| Problem to work on |
Transcribe the lines of these records exactly, without any changes.

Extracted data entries
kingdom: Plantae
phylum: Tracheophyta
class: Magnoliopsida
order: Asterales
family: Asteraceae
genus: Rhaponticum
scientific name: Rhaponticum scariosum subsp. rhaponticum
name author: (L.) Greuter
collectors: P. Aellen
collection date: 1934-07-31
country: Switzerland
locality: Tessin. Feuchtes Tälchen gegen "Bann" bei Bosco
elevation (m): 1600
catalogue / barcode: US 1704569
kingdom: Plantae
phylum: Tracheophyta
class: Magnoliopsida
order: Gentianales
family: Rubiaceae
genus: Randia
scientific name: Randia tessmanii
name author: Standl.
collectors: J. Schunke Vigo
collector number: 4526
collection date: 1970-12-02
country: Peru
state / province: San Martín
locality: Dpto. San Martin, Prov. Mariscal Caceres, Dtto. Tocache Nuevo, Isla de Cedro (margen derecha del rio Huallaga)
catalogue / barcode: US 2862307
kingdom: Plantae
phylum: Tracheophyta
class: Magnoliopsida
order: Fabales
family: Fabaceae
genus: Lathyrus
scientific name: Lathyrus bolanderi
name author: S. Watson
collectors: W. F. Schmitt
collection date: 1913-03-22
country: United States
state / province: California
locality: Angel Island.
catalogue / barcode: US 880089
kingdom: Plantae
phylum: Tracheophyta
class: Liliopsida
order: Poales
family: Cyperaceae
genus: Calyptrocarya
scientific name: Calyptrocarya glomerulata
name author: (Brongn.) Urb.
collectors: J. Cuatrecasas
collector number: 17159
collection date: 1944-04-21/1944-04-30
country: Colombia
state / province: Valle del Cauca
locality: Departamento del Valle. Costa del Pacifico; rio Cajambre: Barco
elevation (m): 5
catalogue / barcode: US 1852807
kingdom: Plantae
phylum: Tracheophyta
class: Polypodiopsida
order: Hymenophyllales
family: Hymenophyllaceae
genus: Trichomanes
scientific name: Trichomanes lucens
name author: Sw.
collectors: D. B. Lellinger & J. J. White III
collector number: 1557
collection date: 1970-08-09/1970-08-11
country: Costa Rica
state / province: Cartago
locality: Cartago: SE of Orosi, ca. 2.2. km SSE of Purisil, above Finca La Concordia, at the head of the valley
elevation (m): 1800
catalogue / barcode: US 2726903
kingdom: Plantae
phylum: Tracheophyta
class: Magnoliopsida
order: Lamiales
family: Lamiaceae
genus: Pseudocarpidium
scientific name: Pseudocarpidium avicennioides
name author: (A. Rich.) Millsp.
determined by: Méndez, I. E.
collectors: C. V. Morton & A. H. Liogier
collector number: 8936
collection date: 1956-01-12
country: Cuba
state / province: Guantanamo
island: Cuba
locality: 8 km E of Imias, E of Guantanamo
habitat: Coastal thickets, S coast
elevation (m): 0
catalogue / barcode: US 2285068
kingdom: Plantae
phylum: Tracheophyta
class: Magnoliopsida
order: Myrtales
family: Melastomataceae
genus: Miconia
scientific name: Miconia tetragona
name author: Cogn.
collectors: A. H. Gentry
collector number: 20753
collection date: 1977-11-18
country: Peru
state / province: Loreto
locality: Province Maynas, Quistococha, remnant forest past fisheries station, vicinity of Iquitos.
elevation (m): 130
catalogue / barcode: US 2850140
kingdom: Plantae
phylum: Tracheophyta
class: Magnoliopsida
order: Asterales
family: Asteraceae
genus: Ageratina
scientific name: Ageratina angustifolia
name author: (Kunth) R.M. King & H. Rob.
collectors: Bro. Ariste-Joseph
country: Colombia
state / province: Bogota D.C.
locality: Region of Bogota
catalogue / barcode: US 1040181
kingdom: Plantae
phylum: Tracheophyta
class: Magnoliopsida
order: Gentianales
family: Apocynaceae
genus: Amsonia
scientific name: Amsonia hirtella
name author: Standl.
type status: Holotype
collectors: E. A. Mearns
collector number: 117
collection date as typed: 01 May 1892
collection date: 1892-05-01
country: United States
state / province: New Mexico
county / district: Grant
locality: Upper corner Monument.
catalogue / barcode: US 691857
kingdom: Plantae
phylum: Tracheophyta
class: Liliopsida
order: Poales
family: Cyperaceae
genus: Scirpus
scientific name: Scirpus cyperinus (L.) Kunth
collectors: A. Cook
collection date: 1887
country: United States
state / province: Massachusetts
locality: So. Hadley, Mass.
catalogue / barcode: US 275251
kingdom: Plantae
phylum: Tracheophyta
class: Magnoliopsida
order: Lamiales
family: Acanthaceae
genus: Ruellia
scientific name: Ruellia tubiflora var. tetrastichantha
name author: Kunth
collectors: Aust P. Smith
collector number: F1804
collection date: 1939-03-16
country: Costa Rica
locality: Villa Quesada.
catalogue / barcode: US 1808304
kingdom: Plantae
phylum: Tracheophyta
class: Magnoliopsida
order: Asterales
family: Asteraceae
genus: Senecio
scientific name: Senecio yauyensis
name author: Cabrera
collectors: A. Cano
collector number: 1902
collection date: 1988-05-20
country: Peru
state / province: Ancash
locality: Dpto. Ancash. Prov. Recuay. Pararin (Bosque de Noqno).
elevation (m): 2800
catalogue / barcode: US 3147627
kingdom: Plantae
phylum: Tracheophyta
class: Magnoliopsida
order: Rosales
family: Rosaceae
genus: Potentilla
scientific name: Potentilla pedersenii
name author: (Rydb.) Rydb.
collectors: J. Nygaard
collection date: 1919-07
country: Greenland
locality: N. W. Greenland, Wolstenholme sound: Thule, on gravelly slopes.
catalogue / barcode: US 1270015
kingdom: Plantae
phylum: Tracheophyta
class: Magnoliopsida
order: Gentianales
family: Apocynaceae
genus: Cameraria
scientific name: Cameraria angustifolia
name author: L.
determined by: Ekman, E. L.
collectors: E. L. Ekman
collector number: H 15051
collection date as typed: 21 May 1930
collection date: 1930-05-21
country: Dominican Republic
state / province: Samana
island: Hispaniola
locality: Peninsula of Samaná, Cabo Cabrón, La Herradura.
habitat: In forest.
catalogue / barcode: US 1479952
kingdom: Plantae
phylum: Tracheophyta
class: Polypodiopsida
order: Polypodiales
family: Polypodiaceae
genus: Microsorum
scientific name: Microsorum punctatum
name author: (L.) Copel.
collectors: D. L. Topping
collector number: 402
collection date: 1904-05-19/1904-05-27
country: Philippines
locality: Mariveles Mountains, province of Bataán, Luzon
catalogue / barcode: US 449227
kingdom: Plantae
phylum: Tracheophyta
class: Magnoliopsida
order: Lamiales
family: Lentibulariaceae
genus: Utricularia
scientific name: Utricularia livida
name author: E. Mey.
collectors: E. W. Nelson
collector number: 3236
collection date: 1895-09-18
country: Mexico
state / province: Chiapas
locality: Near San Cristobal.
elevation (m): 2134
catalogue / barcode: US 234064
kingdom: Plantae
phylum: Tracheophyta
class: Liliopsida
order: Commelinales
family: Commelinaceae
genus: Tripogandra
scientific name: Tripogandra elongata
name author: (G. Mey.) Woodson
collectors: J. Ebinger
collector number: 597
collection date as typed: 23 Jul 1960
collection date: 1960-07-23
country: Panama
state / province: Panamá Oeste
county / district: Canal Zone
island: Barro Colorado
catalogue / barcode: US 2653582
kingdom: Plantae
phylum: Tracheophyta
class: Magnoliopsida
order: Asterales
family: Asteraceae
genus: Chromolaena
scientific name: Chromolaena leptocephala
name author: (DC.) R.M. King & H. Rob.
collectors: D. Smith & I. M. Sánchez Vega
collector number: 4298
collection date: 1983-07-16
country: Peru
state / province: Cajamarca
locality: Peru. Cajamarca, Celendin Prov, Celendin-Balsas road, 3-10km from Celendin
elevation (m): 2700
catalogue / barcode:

| Written answer |
kingdom: Plantae
phylum: Tracheophyta
class: Magnoliopsida
order: Asterales
family: Asteraceae
genus: Rhaponticum
scientific name: Rhaponticum scariosum subsp. rhaponticum
name author: (L.) Greuter
collectors: P. Aellen
collection date: 1934-07-31
country: Switzerland
locality: Tessin. Feuchtes Tälchen gegen "Bann" bei Bosco
elevation (m): 1600
catalogue / barcode: US 1704569
kingdom: Plantae
phylum: Tracheophyta
class: Magnoliopsida
order: Gentianales
family: Rubiaceae
genus: Randia
scientific name: Randia tessmanii
name author: Standl.
collectors: J. Schunke Vigo
collector number: 4526
collection date: 1970-12-02
country: Peru
state / province: San Martín
locality: Dpto. San Martin, Prov. Mariscal Caceres, Dtto. Tocache Nuevo, Isla de Cedro (margen derecha del rio Huallaga)
catalogue / barcode: US 2862307
kingdom: Plantae
phylum: Tracheophyta
class: Magnoliopsida
order: Fabales
family: Fabaceae
genus: Lathyrus
scientific name: Lathyrus bolanderi
name author: S. Watson
collectors: W. F. Schmitt
collection date: 1913-03-22
country: United States
state / province: California
locality: Angel Island.
catalogue / barcode: US 880089
kingdom: Plantae
phylum: Tracheophyta
class: Liliopsida
order: Poales
family: Cyperaceae
genus: Calyptrocarya
scientific name: Calyptrocarya glomerulata
name author: (Brongn.) Urb.
collectors: J. Cuatrecasas
collector number: 17159
collection date: 1944-04-21/1944-04-30
country: Colombia
state / province: Valle del Cauca
locality: Departamento del Valle. Costa del Pacifico; rio Cajambre: Barco
elevation (m): 5
catalogue / barcode: US 1852807
kingdom: Plantae
phylum: Tracheophyta
class: Polypodiopsida
order: Hymenophyllales
family: Hymenophyllaceae
genus: Trichomanes
scientific name: Trichomanes lucens
name author: Sw.
collectors: D. B. Lellinger & J. J. White III
collector number: 1557
collection date: 1970-08-09/1970-08-11
country: Costa Rica
state / province: Cartago
locality: Cartago: SE of Orosi, ca. 2.2. km SSE of Purisil, above Finca La Concordia, at the head of the valley
elevation (m): 1800
catalogue / barcode: US 2726903
kingdom: Plantae
phylum: Tracheophyta
class: Magnoliopsida
order: Lamiales
family: Lamiaceae
genus: Pseudocarpidium
scientific name: Pseudocarpidium avicennioides
name author: (A. Rich.) Millsp.
determined by: Méndez, I. E.
collectors: C. V. Morton & A. H. Liogier
collector number: 8936
collection date: 1956-01-12
country: Cuba
state / province: Guantanamo
island: Cuba
locality: 8 km E of Imias, E of Guantanamo
habitat: Coastal thickets, S coast
elevation (m): 0
catalogue / barcode: US 2285068
kingdom: Plantae
phylum: Tracheophyta
class: Magnoliopsida
order: Myrtales
family: Melastomataceae
genus: Miconia
scientific name: Miconia tetragona
name author: Cogn.
collectors: A. H. Gentry
collector number: 20753
collection date: 1977-11-18
country: Peru
state / province: Loreto
locality: Province Maynas, Quistococha, remnant forest past fisheries station, vicinity of Iquitos.
elevation (m): 130
catalogue / barcode: US 2850140
kingdom: Plantae
phylum: Tracheophyta
class: Magnoliopsida
order: Asterales
family: Asteraceae
genus: Ageratina
scientific name: Ageratina angustifolia
name author: (Kunth) R.M. King & H. Rob.
collectors: Bro. Ariste-Joseph
country: Colombia
state / province: Bogota D.C.
locality: Region of Bogota
catalogue / barcode: US 1040181
kingdom: Plantae
phylum: Tracheophyta
class: Magnoliopsida
order: Gentianales
family: Apocynaceae
genus: Amsonia
scientific name: Amsonia hirtella
name author: Standl.
type status: Holotype
collectors: E. A. Mearns
collector number: 117
collection date as typed: 01 May 1892
collection date: 1892-05-01
country: United States
state / province: New Mexico
county / district: Grant
locality: Upper corner Monument.
catalogue / barcode: US 691857
kingdom: Plantae
phylum: Tracheophyta
class: Liliopsida
order: Poales
family: Cyperaceae
genus: Scirpus
scientific name: Scirpus cyperinus (L.) Kunth
collectors: A. Cook
collection date: 1887
country: United States
state / province: Massachusetts
locality: So. Hadley, Mass.
catalogue / barcode: US 275251
kingdom: Plantae
phylum: Tracheophyta
class: Magnoliopsida
order: Lamiales
family: Acanthaceae
genus: Ruellia
scientific name: Ruellia tubiflora var. tetrastichantha
name author: Kunth
collectors: Aust P. Smith
collector number: F1804
collection date: 1939-03-16
country: Costa Rica
locality: Villa Quesada.
catalogue / barcode: US 1808304
kingdom: Plantae
phylum: Tracheophyta
class: Magnoliopsida
order: Asterales
family: Asteraceae
genus: Senecio
scientific name: Senecio yauyensis
name author: Cabrera
collectors: A. Cano
collector number: 1902
collection date: 1988-05-20
country: Peru
state / province: Ancash
locality: Dpto. Ancash. Prov. Recuay. Pararin (Bosque de Noqno).
elevation (m): 2800
catalogue / barcode: US 3147627
kingdom: Plantae
phylum: Tracheophyta
class: Magnoliopsida
order: Rosales
family: Rosaceae
genus: Potentilla
scientific name: Potentilla pedersenii
name author: (Rydb.) Rydb.
collectors: J. Nygaard
collection date: 1919-07
country: Greenland
locality: N. W. Greenland, Wolstenholme sound: Thule, on gravelly slopes.
catalogue / barcode: US 1270015
kingdom: Plantae
phylum: Tracheophyta
class: Magnoliopsida
order: Gentianales
family: Apocynaceae
genus: Cameraria
scientific name: Cameraria angustifolia
name author: L.
determined by: Ekman, E. L.
collectors: E. L. Ekman
collector number: H 15051
collection date as typed: 21 May 1930
collection date: 1930-05-21
country: Dominican Republic
state / province: Samana
island: Hispaniola
locality: Peninsula of Samaná, Cabo Cabrón, La Herradura.
habitat: In forest.
catalogue / barcode: US 1479952
kingdom: Plantae
phylum: Tracheophyta
class: Polypodiopsida
order: Polypodiales
family: Polypodiaceae
genus: Microsorum
scientific name: Microsorum punctatum
name author: (L.) Copel.
collectors: D. L. Topping
collector number: 402
collection date: 1904-05-19/1904-05-27
country: Philippines
locality: Mariveles Mountains, province of Bataán, Luzon
catalogue / barcode: US 449227
kingdom: Plantae
phylum: Tracheophyta
class: Magnoliopsida
order: Lamiales
family: Lentibulariaceae
genus: Utricularia
scientific name: Utricularia livida
name author: E. Mey.
collectors: E. W. Nelson
collector number: 3236
collection date: 1895-09-18
country: Mexico
state / province: Chiapas
locality: Near San Cristobal.
elevation (m): 2134
catalogue / barcode: US 234064
kingdom: Plantae
phylum: Tracheophyta
class: Liliopsida
order: Commelinales
family: Commelinaceae
genus: Tripogandra
scientific name: Tripogandra elongata
name author: (G. Mey.) Woodson
collectors: J. Ebinger
collector number: 597
collection date as typed: 23 Jul 1960
collection date: 1960-07-23
country: Panama
state / province: Panamá Oeste
county / district: Canal Zone
island: Barro Colorado
catalogue / barcode: US 2653582
kingdom: Plantae
phylum: Tracheophyta
class: Magnoliopsida
order: Asterales
family: Asteraceae
genus: Chromolaena
scientific name: Chromolaena leptocephala
name author: (DC.) R.M. King & H. Rob.
collectors: D. Smith & I. M. Sánchez Vega
collector number: 4298
collection date: 1983-07-16
country: Peru
state / province: Cajamarca
locality: Peru. Cajamarca, Celendin Prov, Celendin-Balsas road, 3-10km from Celendin
elevation (m): 2700
catalogue / barcode:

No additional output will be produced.